Let me ask a question: How much value is there in putting effort into this? How many people really run FreeBSD with a GUI? How many of those would run it on a modern Mac?

I know a small number of FreeBSD and OpenBSD developers. I have yet to find one whose "daily driver" laptop is a FreeBSD machine; instead I see Macs running MacOS, Lenovo running Linux, Chromebooks, and in one particularly memorable case a large desktop running Windows (yes, that person is a *BSD kernel developer). Maybe I know all the wrong people.
 
Let me ask a question: How much value is there in putting effort into this? How many people really run FreeBSD with a GUI? How many of those would run it on a modern Mac?

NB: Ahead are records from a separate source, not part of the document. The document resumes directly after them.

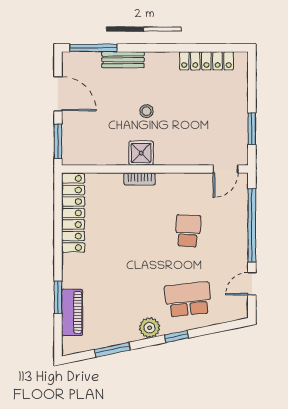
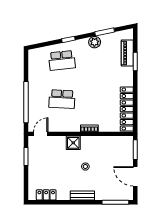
bench: (123, 60) -> (82, 196), moved
locker: (206, 61) -> (46, 195), width x0.66
shower: (141, 153) -> (73, 143), moved
school desk: (188, 231) -> (62, 99), width x1.85
door: (252, 284) -> (26, 69), removed
plant: (150, 328) -> (95, 42), moved

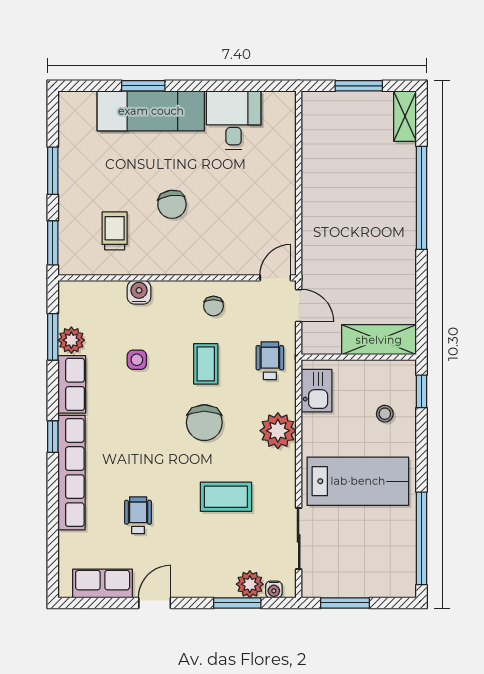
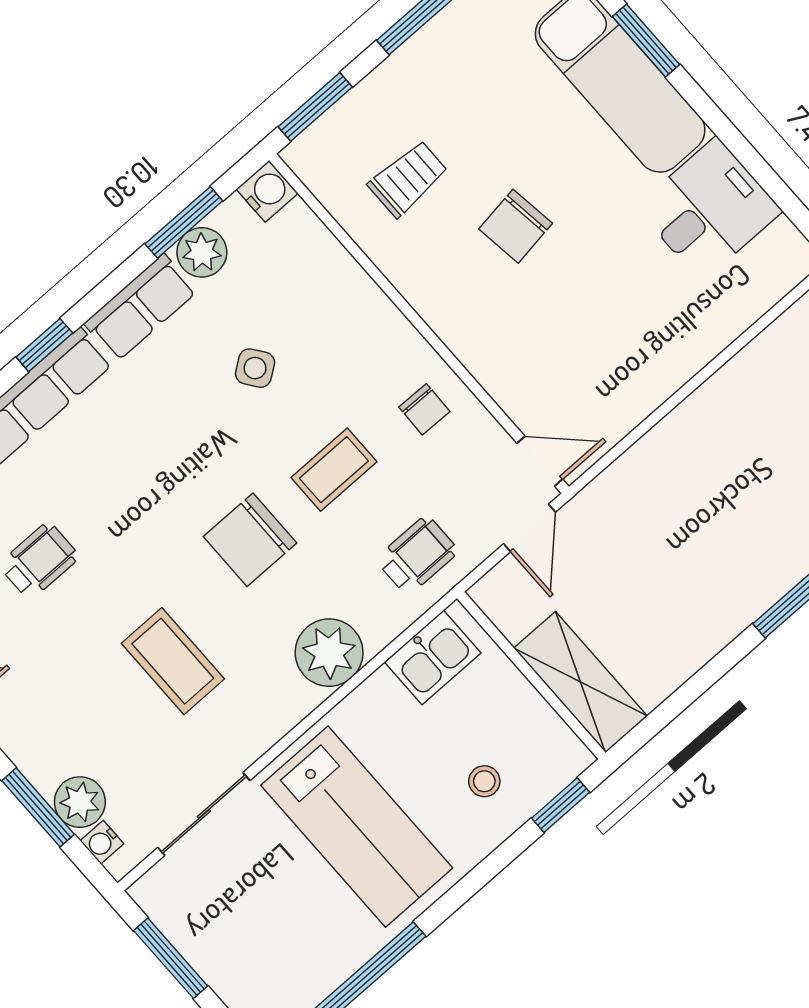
water cooler: (139, 292) -> (267, 191), moved
chair: (213, 306) -> (424, 409), turned -89
side table: (137, 360) -> (255, 368), turned -36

I know a small number of FreeBSD and OpenBSD developers. I have yet to find one whose "daily driver" laptop is a FreeBSD machine; instead I see Macs running MacOS, Lenovo running Linux, Chromebooks, and in one particularly memorable case a large desktop running Windows (yes, that person is a *BSD kernel developer). Maybe I know all the wrong people.

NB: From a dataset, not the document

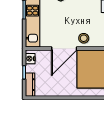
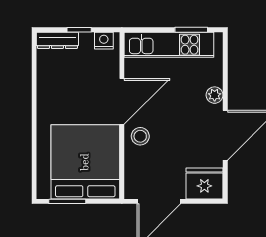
door: (64, 48) -> (122, 101), swing flipped

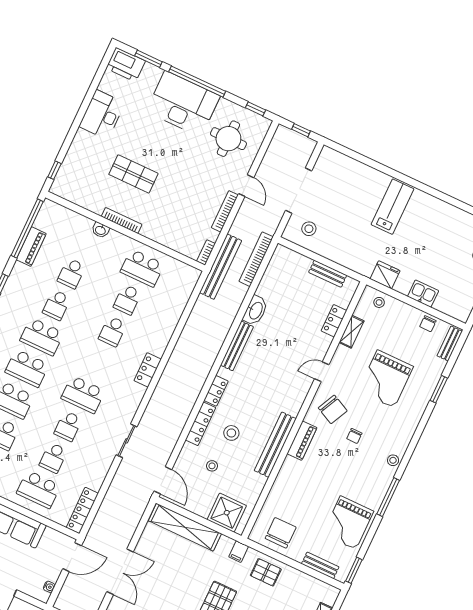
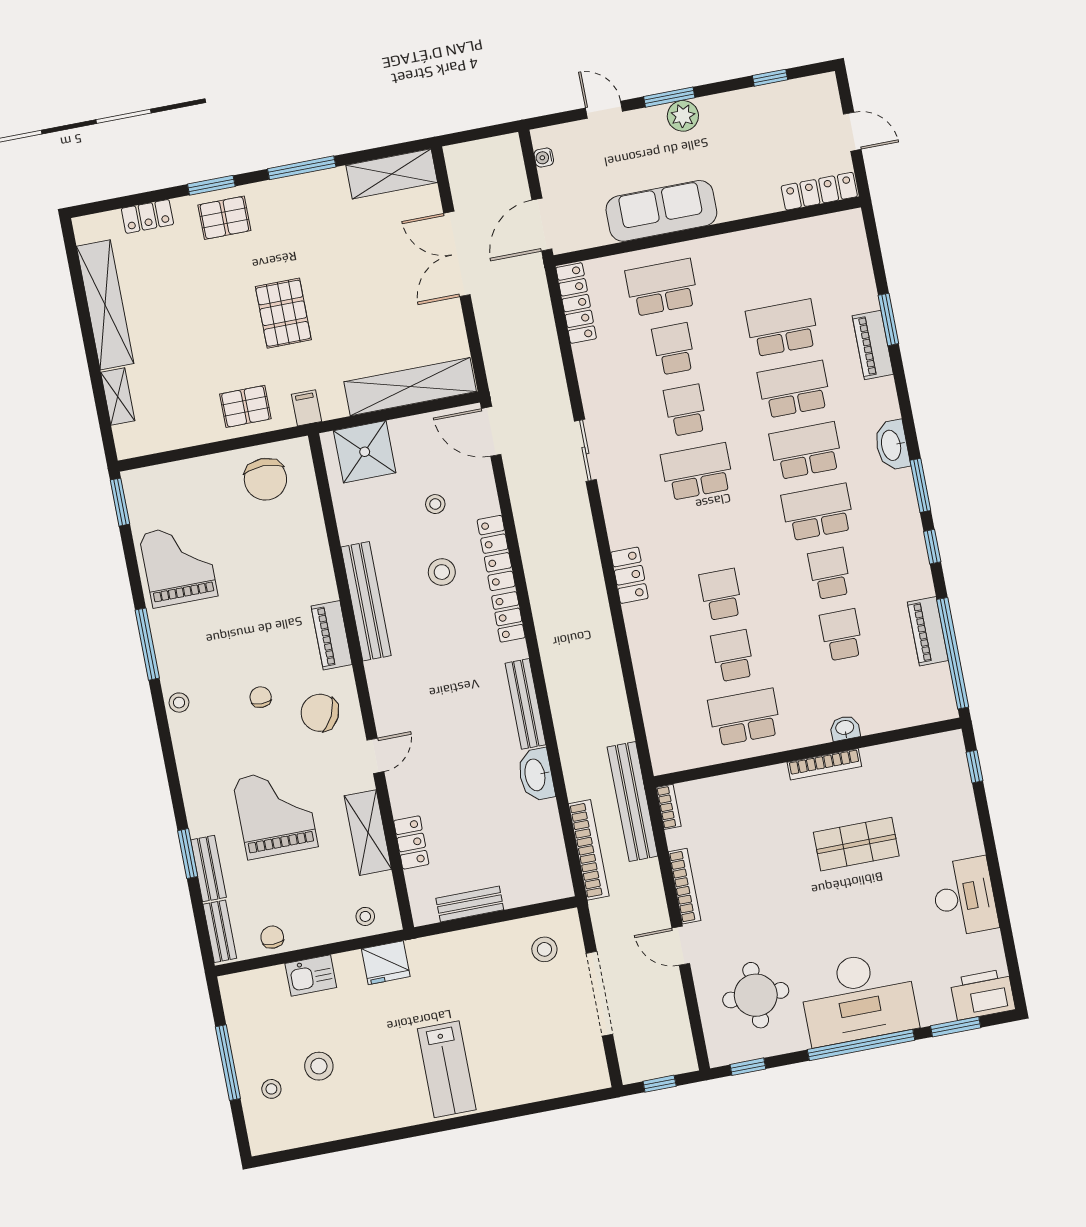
stool: (449, 250) -> (319, 1066), added
shelving: (351, 332) -> (368, 833), width x1.50, depth x1.33
bench: (320, 565) -> (208, 869), moved, turned 90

You seem to imply that running on a Mac would be done with a GUI.

Using a M1 or M2 Mac as a ssh-only machine that does `make world` in a reasonable time with very low power usage seems a good goal.
 
Ah, that is a very sensible argument. While the ARMs CPUs that Apple sells end up being pretty expensive (because you have to buy a whole MacBook or iMac to get one), they are also pretty fast and very power efficient. My guess would be: If someone wants this, they would probably be best served by running FreeBSD in a VM under a MacOS hypervisor. Matter-of-fact, I would like to have that myself; my daily driver is a big Mac, and sometimes I need to work disconnected (for example, I spent all day in a car yesterday, going down half the west coast), and having a FreeBSD CLI machine available could be handy.
 
When Apple decides to stop supporting the M1 macs, for the foreseeable future, the only updated OS that will run on it will be Asahi.

Or it could be FreeBSD as well. That's the value.
 
Ah, that is a very sensible argument. While the ARMs CPUs that Apple sells end up being pretty expensive (because you have to buy a whole MacBook or iMac to get one),

The Mac mini is the most interesting option for a power-saving FreeBSD dev machine. But they don't have M2 chips yet.
 
When Apple decides to stop supporting the M1 macs, ...
Or it could be FreeBSD as well. That's the value.
FreeBSD doesn't even support the i386 as a Tier 1 platform any longer. And there are zillions of those around, compared to relatively few M1 Macs. But the question of where to invest resources is not for me to decide.

Traditionally, support for outdated hardware is NetBSD's realm. Matter-of-fact, supposedly you can run the most current NetBSD 10.0 on a VAX 11/780.

P.S. The Mac Mini idea is good. Matter-of-fact, you can rent Minis in the cloud (at least Amazon AWS provides them, perhaps other vendors too).